I knew a little of the language at this point, like “Peace be with you; blessed be the name of Allah; what is the cost? Would you deceive a poor woman making her living as did Khadija the Great (Mohamed’s first wife and the first champion of Islam)?” That last phrase has helped me more than once!

After breakfast, we walked to Mike’s shop, and I gave him the list of objects that had been ordered over the last few weeks. Mike and Noor discussed the list, each noting what they could supply. I needed twenty gross of the slipper socks and Noor could get these, as well as saddle bags and kilems.

Mike took Kirk and me with him on his road travels which included stops for tribal jewelry and other art objects. As usual, Kim from the Chinese Embassy, and Kit the Australian health adviser, traveled with us in the large Russian vehicle.

The first stop was a few miles south of Kabul where roads and a clinic had just been completed last year. It was a poor town of small farmers and many vendors. While not a bazaar by Kabul standards, it provided me with some lovely handmade crafts, mostly beautifully embroidered children’s clothes. We also found some wonderful fresh melons and locally grown fruit.

Kit and Kim spent some time at the clinic, which had become a busy health center and a rare triumph of international aid. Brass plaques were everywhere, crediting the various donor nations. Most conspicuous were Russian, Chinese, American, and Swiss donations. So many nations wanted to get their foot in the door of this fiercely independent country.

Dinner at the hotel café was bright and cheerful. Here we were: American, Australian, Russian, Chinese, and Afghan friends, rivals and business associates, chatting and feasting like a happy family. Scenes like that were rare, and I was not allowed to photograph such gatherings.

While we talked, Kirk jammed on his guitar in the corner of the café. He was quite pleased with himself, having sold $30 worth of old T-shirts at the bazaar. Most of all, Kirk was aglow from the applause each time he finished a song. He was relishing the attention sorely missed in the States.

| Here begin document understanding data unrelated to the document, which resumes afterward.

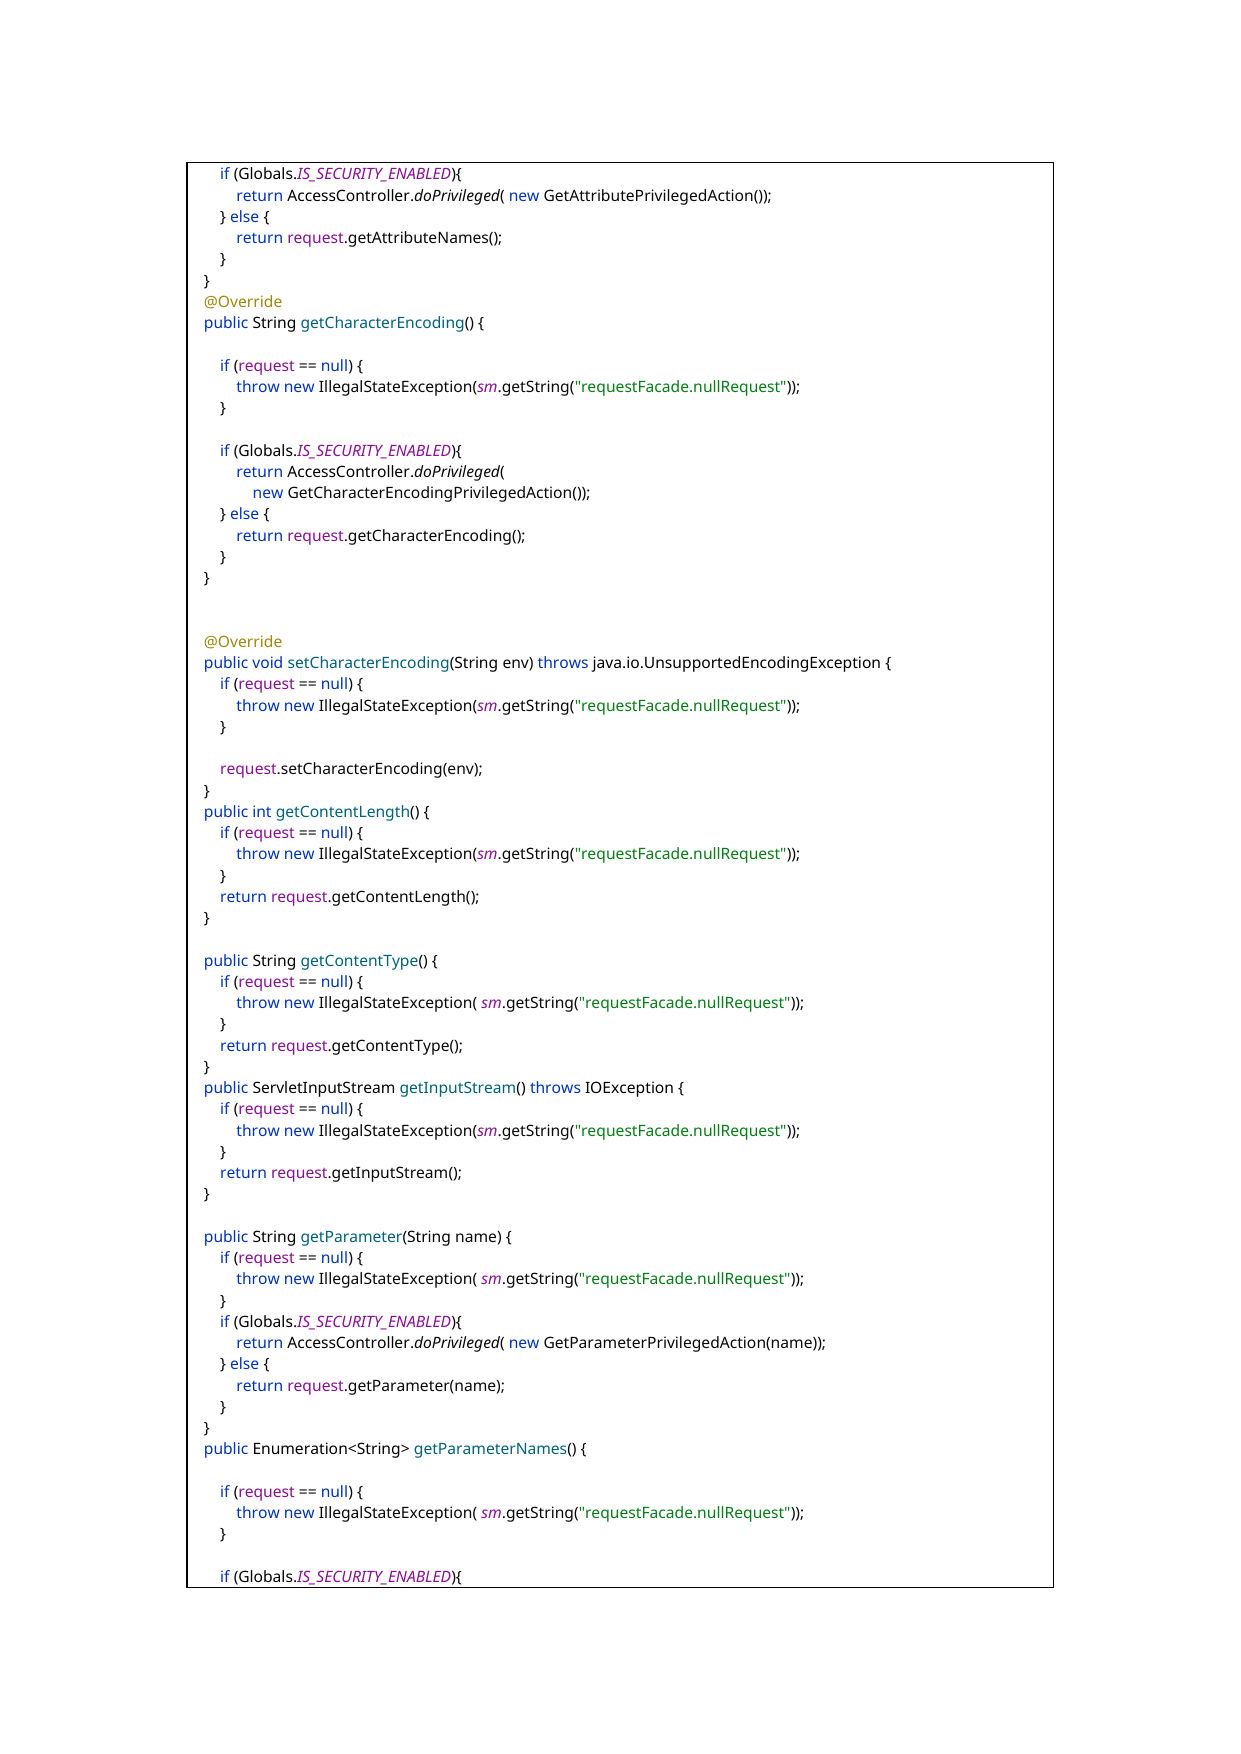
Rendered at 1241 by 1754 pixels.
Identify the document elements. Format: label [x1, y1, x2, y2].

text [188, 163, 1053, 1587]
picture [375, 659, 380, 668]
picture [312, 1232, 323, 1242]
picture [352, 807, 357, 817]
picture [343, 1233, 348, 1242]
picture [338, 659, 343, 668]
picture [488, 1444, 499, 1454]
picture [312, 318, 323, 328]
picture [396, 1233, 401, 1242]
picture [394, 807, 399, 817]
picture [400, 957, 405, 970]
picture [429, 1084, 434, 1093]
picture [297, 658, 308, 668]
picture [353, 319, 358, 328]
picture [312, 956, 323, 966]
picture [344, 957, 349, 966]
picture [328, 807, 333, 817]
picture [457, 1083, 462, 1093]
picture [411, 1083, 422, 1093]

Kirk had brought some Frisbees along and played in the courtyard garden with Noor and some of his staff. The Frisbees were so popular that they now played daily for an hour or so. Within a week, Frisbees became quite the rage. The Afghans were wild for them.

I was not aware of this at the time, but Kirk had packed dozens of Frisbees that were sent ahead to Kabul Airport. He asked me how much he should sell them for, and I suggested that he give Mike and Noor each one as gifts. I told Kirk he would do much better by trading then by selling them.

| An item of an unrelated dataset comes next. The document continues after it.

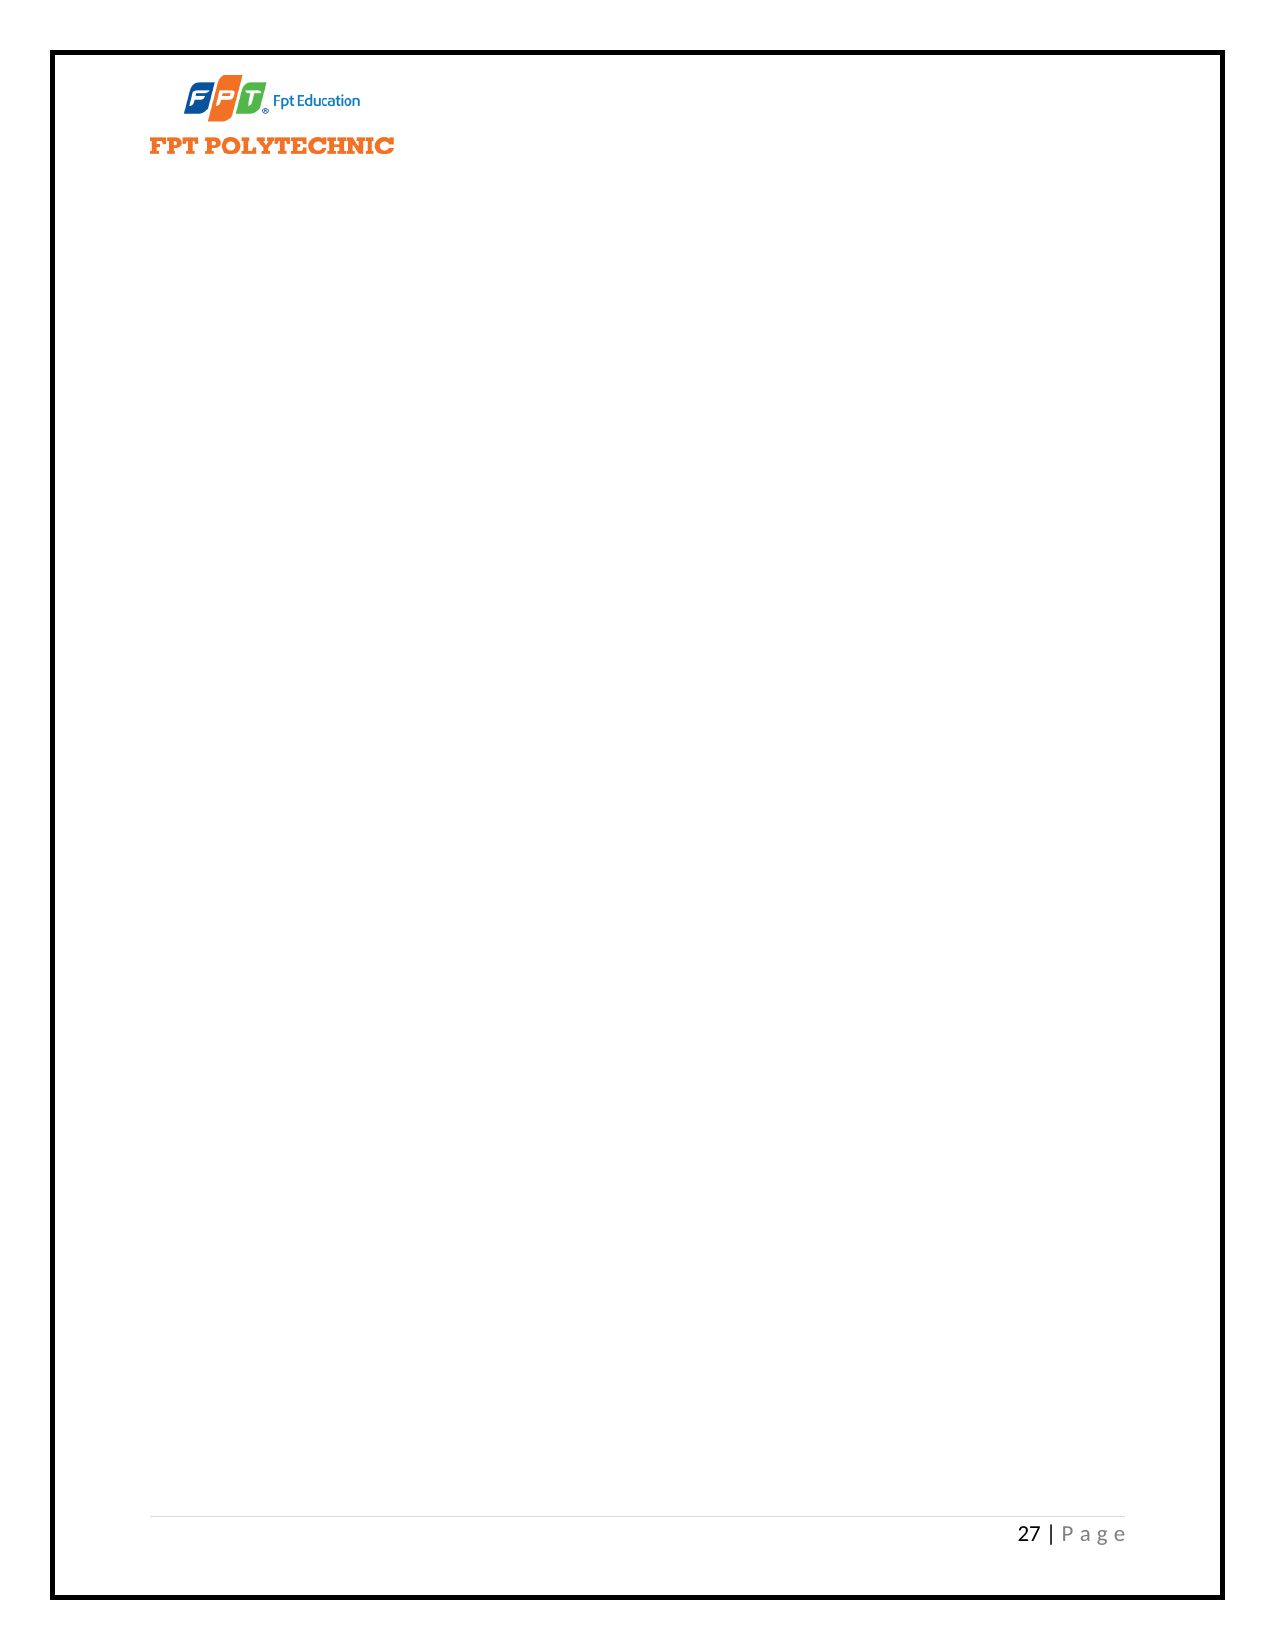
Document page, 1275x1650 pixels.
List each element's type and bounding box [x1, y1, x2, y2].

picture [150, 75, 395, 154]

For once Kirk took my advice and traded his Frisbees for Afghan hats and socks. When we returned to the States, Kirk sold these to friends and at flea markets. He became quite an enterprising guy and loved to buy and sell at garage sales and flea markets. I encouraged him to “Take it easy, but take it.”

My son became quite popular among our circle of Afghans and embassy people. With his guitar, magic tricks, and card playing, he was constantly invited to gatherings, ping pong at the Chinese Embassy; poker games, swimming, and gym at the U.S. Embassy; basketball and horse-back riding with the Russians. I suspect they find Kirk a convenient information source.

Kirk was especially happy that he kept winning at poker. For that reason I was suspicious about embassy staff pumping him for information. My son was delighted that they laughed at his awful jokes and encouraged him to tell more. I knew his jokes to be tiresome, though, and that’s why I believe he was popular as an information source.

He was having such a glorious time, getting lots of attention, and was so consistently happy that I did not want to break the news to him. I kept telling myself: ‘There’s little he can say. What tidbits of information can he provide? Let everyone fuss over him. What does it matter?’